_Brano del documento_.

6. Conservazione dei dati.

1977 tratterà i tuoi Dati Personali per il tempo strettamente necessario a raggiungere gli scopi indicati al punto 3. 
1977 in ogni caso, tratterà i tuoi Dati Personali fino al tempo permesso dalla legge Italiana a tutela dei propri interessi (Art. 2947(1)(3) Codice Civile). 

7. I tuoi diritti.

Nei limiti della Normativa Applicabile, hai il diritto di chiedere a 1977 in qualunque momento, l’accesso ai tuoi Dati Personali, la rettifica o la cancellazione degli stessi o di opporti al loro trattamento, la limitazione del trattamento nonché di ottenere in un formato strutturato, di uso comune e leggibile da dispositivo automatico i dati che ti riguardano.
Le richieste vanno rivolte via e-mail all’indirizzo: info@1977magazine.com 
Ai sensi della Normativa Applicabile, hai in ogni caso il diritto di proporre reclamo all’autorità di controllo competente (i.e. “Garante per la Protezione dei Dati Personali”) qualora ritenessi che il trattamento dei tuoi Dati Personali sia contrario alla normativa vigente.

[Voci del dataset]

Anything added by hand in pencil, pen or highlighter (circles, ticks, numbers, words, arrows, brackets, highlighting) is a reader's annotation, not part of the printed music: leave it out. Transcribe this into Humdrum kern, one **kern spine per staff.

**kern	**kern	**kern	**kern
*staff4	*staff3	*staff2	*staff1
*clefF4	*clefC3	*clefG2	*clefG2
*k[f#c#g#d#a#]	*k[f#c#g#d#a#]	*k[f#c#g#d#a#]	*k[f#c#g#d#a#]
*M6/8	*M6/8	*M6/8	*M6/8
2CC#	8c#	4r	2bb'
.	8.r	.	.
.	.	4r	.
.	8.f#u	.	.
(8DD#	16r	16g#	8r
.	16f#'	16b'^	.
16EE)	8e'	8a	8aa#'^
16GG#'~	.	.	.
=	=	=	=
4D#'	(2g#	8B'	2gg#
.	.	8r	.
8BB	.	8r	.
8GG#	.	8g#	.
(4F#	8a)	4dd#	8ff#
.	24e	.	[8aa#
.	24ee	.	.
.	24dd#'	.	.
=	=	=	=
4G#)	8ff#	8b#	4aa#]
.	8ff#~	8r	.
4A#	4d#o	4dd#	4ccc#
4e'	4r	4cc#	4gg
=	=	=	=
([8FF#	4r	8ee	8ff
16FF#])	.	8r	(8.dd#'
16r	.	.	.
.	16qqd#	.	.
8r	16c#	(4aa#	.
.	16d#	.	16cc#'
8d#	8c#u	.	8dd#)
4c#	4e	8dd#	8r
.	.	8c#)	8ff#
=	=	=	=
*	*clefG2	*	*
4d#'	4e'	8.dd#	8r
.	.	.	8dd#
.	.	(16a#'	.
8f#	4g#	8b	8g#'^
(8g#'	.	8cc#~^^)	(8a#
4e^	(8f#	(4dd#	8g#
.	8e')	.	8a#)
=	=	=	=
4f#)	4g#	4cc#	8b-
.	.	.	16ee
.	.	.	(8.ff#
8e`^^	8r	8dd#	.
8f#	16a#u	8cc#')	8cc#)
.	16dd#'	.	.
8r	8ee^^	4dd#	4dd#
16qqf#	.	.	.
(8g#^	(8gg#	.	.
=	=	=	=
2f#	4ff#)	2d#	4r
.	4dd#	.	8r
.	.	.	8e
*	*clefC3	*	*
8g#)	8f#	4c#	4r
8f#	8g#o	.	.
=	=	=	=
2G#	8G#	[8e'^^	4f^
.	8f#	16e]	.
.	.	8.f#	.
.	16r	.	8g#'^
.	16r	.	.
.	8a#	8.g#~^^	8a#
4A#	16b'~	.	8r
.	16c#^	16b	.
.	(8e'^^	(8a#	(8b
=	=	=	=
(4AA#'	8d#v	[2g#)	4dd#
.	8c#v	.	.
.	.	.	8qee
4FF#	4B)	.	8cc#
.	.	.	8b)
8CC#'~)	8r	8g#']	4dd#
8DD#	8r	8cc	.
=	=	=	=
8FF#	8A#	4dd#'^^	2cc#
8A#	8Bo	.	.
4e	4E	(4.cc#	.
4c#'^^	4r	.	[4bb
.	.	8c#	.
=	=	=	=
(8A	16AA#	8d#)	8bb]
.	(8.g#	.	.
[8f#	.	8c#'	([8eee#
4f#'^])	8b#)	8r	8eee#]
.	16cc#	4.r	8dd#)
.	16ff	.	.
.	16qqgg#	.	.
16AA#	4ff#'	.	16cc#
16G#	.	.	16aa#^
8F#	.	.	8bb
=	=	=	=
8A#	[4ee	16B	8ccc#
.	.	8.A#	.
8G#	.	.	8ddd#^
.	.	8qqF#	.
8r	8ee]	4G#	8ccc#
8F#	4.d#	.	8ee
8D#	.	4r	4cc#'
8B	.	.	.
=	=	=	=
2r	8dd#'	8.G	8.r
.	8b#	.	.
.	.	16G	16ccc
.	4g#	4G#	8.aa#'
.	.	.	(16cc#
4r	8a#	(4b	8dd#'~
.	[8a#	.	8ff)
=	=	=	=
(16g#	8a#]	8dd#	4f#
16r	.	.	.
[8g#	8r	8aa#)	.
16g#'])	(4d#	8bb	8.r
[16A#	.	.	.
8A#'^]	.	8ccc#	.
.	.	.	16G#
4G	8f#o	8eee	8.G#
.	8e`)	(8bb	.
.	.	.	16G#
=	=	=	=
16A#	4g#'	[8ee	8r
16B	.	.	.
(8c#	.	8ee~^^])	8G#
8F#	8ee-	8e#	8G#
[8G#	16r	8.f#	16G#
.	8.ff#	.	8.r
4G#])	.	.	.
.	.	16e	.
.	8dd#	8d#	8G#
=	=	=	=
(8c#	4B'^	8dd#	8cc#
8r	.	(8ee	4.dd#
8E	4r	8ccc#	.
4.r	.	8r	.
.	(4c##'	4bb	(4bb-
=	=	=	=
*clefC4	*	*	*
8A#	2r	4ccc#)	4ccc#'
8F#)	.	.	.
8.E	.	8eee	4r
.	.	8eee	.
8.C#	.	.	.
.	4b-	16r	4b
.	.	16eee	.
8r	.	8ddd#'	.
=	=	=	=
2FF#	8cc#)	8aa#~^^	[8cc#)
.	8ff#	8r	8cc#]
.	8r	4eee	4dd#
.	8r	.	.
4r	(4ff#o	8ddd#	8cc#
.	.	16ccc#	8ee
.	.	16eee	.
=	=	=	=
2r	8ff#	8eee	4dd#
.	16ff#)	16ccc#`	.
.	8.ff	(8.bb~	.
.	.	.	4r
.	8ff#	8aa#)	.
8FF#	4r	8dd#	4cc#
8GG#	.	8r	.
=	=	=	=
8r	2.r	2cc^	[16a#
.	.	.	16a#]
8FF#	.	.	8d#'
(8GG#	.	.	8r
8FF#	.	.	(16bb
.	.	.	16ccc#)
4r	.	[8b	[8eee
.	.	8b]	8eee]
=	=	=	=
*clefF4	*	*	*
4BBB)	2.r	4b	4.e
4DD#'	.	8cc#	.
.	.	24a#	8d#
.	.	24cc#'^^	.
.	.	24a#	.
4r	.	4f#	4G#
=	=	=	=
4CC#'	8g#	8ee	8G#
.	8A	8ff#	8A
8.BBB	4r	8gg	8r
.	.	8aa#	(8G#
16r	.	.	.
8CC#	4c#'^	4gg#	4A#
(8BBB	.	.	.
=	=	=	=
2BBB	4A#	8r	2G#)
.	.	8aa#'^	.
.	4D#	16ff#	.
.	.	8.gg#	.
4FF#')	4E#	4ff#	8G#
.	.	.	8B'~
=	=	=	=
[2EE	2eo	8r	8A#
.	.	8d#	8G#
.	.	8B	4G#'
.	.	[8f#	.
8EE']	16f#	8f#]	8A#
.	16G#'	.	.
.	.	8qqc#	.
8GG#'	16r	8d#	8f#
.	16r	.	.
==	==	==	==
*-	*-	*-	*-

_Cosa fare_. Continua l'informativa sulla privacy riprendendo subito dopo la sua ultima frase.

_Risultato_.
8. Modifiche.

La presente Privacy Policy è in vigore dal giorno 25 maggio 2018. 
1977 si riserva di modificarne o semplicemente aggiornarne il contenuto, in parte o completamente, anche a causa di variazioni della Normativa Applicabile. 
1977 ti informerà di tali variazioni non appena verranno introdotte e saranno vincolanti non appena pubblicate sul Sito.
1977 ti invita, quindi, a visitare con regolarità questa sezione per prendere cognizione della più recente ed aggiornata versione della Privacy Policy in modo che tu sia sempre aggiornato sui dati raccolti e sull’uso che ne fa 1977.